Camping in Provence
From plunging canyon to glamorous seafront, Provence is a thrilling adventure ride – especially from behind the wheel of a vintage campervan, says Zoë McIntyre
The ride around Gorge du Verdon is life on the edge. My road-trip partner does the drive, white-knuckles clamped on the wheel, while I steal nervous glances over the crumbling cliff edge. It reveals a heart-stopping drop into an emerald river snaking its way around the bottom of an abyss. Massive cliffs loom above us, dappled moss-green and canary-yellow with a cover of hardy mountain shrubs that, like us, perilously cling to the vertical.
We are following the tortuously steep, clutch-burning Corniche Sublime that corkscrews its way around the southern rim of Europe’s largest river canyon. Over aeons, it has sliced deep ravines through the vast limestone plateaux in the untamed uplands of Haute-Provence. Twenty-five kilometres long and reaching depths of more than 700 metres, it is a startling natural wonder that only really became known outside of France in the early 20th century. Today, it is a popular destination for seasoned travellers to Provence willing to go the extra mile.
For us, negotiating this wild road in the heart of France’s epic cowboy country is a rather unnerving initiation into the world of campervan driving. Not least because it is our first jaunt in Amélie; a vintage Volkswagen beauty born in Alabama in the hippie heydays of 1968 and now part of a fleet of four owned by British couple Jennie and Matt Tombs who run Provence-based campervan hire company, 69 Campers.
Together they have restored Amélie to its retro glory; from the gleaming powder-blue and ivory paintwork down to its immaculate interior complete with chequerboard flooring, swirl-patterned curtains and vinyl seating. The sleeping space is ample with a roll-out bed and hammocks in the pop-up roof able to accommodate a family of four. Kitted out with contemporary fixtures including gas-powered hob, fridge, sink and plenty of storage, Amélie would serve us well as both home address and ticket to freedom over our three-day trip.

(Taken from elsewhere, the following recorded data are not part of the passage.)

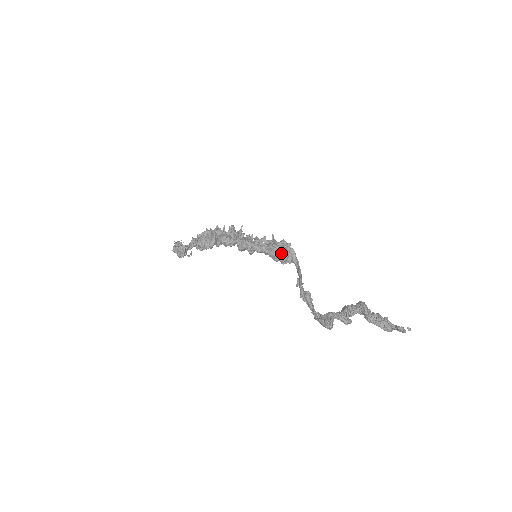
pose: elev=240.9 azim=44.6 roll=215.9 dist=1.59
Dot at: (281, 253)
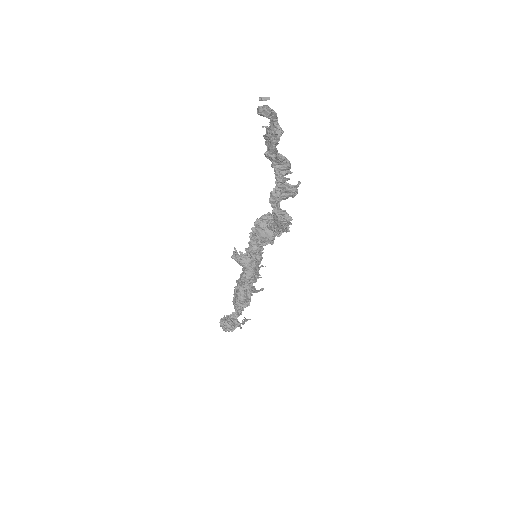
Dot at: (262, 228)
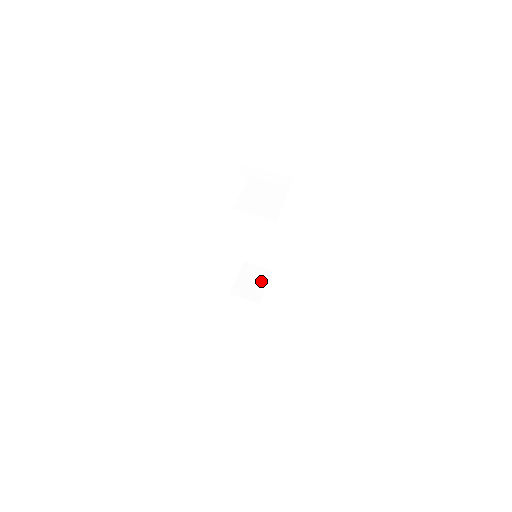
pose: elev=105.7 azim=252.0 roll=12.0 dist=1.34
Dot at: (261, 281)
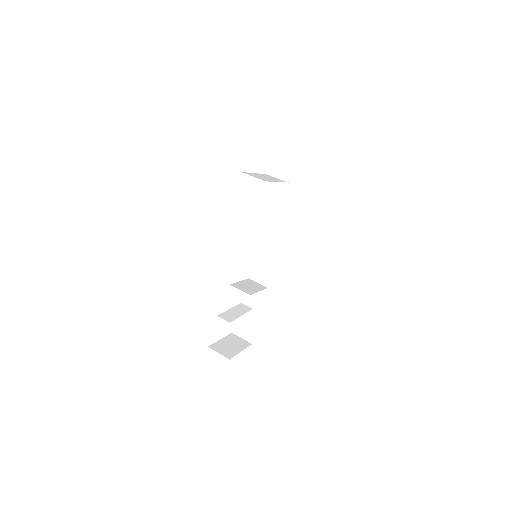
Dot at: (257, 288)
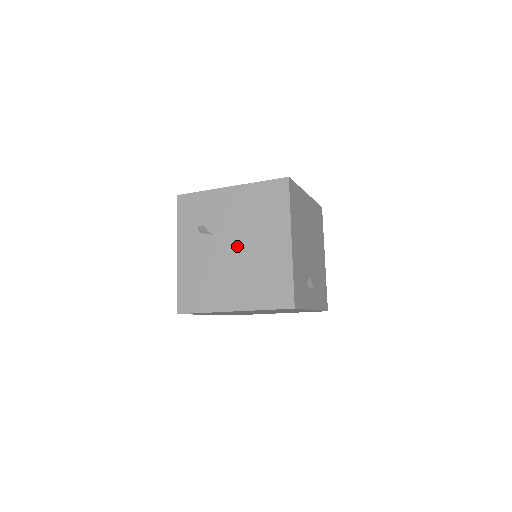
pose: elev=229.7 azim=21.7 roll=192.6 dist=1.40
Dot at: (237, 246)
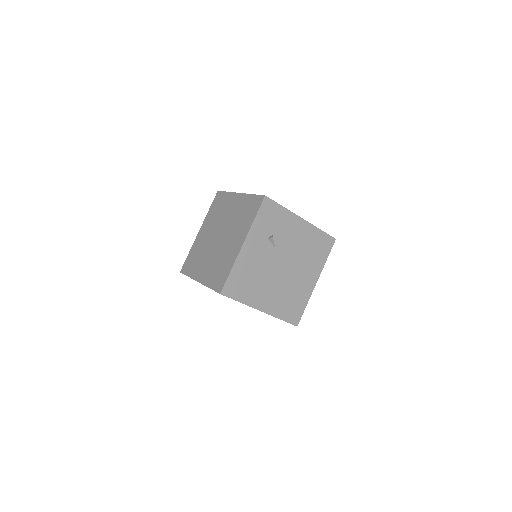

For us pampered by modern motors and all their gizmos, driving Amélie took a little adjustment. Setting off from Jennie and Matt’s home in the medieval village of Seillans, we’d grappled with gear changes and wrestled with the heaving steering as we bunny-hopped along the hilltop village’s steep and narrow medieval streets. Out on the open roads, things had got better; my partner could relax and I was less prone to clutching at the seat at every turn.
Now, against the film-set backdrop of the gorge, Amélie makes us feeling like superstars. She seems to stir up equal amounts of joy and nostalgia in every passerby who wave furiously grinning cheek-to-cheek. When we stop at the point sublime, a giddying look-out point right on the lip of the precipice, another car pulls over too. Backs turned to the view, the couple snap a picture; “what a fantastic set of wheels”, they effuse, panorama evidently forgotten.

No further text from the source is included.